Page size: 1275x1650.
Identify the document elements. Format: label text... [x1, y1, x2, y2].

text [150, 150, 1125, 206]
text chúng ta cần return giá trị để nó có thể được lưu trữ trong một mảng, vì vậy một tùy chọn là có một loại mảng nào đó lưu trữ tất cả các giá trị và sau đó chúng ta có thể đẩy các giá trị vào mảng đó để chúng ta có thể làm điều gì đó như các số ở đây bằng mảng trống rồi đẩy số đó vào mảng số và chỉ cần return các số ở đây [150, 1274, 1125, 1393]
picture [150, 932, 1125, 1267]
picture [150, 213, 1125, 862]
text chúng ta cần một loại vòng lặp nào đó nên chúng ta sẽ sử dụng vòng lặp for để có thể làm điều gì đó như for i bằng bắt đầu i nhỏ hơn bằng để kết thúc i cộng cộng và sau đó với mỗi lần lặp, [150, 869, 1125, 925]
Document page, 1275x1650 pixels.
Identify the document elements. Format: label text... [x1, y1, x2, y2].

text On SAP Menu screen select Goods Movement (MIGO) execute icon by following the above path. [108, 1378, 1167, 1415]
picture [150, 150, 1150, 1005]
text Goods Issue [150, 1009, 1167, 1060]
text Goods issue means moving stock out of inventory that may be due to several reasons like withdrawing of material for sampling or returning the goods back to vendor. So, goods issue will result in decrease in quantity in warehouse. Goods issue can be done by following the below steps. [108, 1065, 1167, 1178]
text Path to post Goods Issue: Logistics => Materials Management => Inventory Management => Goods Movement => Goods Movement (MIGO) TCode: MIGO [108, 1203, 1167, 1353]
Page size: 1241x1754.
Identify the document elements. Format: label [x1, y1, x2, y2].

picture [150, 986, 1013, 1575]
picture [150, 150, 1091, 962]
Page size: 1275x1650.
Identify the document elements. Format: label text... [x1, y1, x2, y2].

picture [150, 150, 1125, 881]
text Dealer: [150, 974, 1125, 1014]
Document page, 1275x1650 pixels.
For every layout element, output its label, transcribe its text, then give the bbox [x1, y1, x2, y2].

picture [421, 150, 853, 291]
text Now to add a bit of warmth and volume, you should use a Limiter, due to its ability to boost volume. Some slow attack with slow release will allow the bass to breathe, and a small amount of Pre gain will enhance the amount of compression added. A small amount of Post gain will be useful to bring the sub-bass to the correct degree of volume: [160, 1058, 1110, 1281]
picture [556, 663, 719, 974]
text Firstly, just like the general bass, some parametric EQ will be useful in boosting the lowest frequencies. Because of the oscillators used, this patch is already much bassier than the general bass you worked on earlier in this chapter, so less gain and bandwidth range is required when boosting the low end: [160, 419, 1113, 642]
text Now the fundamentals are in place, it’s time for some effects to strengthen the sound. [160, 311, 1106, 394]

----------

→ **Job item**: What you give back must match the records word for word.

→ **Your response**:
Page size: 1275x1650.
Identify the document elements. Format: label text... [x1, y1, x2, y2].

text [150, 150, 1125, 206]
text chúng ta cần return giá trị để nó có thể được lưu trữ trong một mảng, vì vậy một tùy chọn là có một loại mảng nào đó lưu trữ tất cả các giá trị và sau đó chúng ta có thể đẩy các giá trị vào mảng đó để chúng ta có thể làm điều gì đó như các số ở đây bằng mảng trống rồi đẩy số đó vào mảng số và chỉ cần return các số ở đây [150, 1274, 1125, 1393]
picture [150, 932, 1125, 1267]
picture [150, 213, 1125, 862]
text chúng ta cần một loại vòng lặp nào đó nên chúng ta sẽ sử dụng vòng lặp for để có thể làm điều gì đó như for i bằng bắt đầu i nhỏ hơn bằng để kết thúc i cộng cộng và sau đó với mỗi lần lặp, [150, 869, 1125, 925]
Document page, 1275x1650 pixels.
Identify the document elements. Format: label text... [x1, y1, x2, y2].

text On SAP Menu screen select Goods Movement (MIGO) execute icon by following the above path. [108, 1378, 1167, 1415]
picture [150, 150, 1150, 1005]
text Goods Issue [150, 1009, 1167, 1060]
text Goods issue means moving stock out of inventory that may be due to several reasons like withdrawing of material for sampling or returning the goods back to vendor. So, goods issue will result in decrease in quantity in warehouse. Goods issue can be done by following the below steps. [108, 1065, 1167, 1178]
text Path to post Goods Issue: Logistics => Materials Management => Inventory Management => Goods Movement => Goods Movement (MIGO) TCode: MIGO [108, 1203, 1167, 1353]
Page size: 1241x1754.
Identify the document elements. Format: label [x1, y1, x2, y2].

picture [150, 986, 1013, 1575]
picture [150, 150, 1091, 962]
Page size: 1275x1650.
Identify the document elements. Format: label text... [x1, y1, x2, y2].

picture [150, 150, 1125, 881]
text Dealer: [150, 974, 1125, 1014]
Document page, 1275x1650 pixels.
For every layout element, output its label, transcribe its text, then give the bbox [x1, y1, x2, y2].

picture [421, 150, 853, 291]
text Now to add a bit of warmth and volume, you should use a Limiter, due to its ability to boost volume. Some slow attack with slow release will allow the bass to breathe, and a small amount of Pre gain will enhance the amount of compression added. A small amount of Post gain will be useful to bring the sub-bass to the correct degree of volume: [160, 1058, 1110, 1281]
picture [556, 663, 719, 974]
text Firstly, just like the general bass, some parametric EQ will be useful in boosting the lowest frequencies. Because of the oscillators used, this patch is already much bassier than the general bass you worked on earlier in this chapter, so less gain and bandwidth range is required when boosting the low end: [160, 419, 1113, 642]
text Now the fundamentals are in place, it’s time for some effects to strengthen the sound. [160, 311, 1106, 394]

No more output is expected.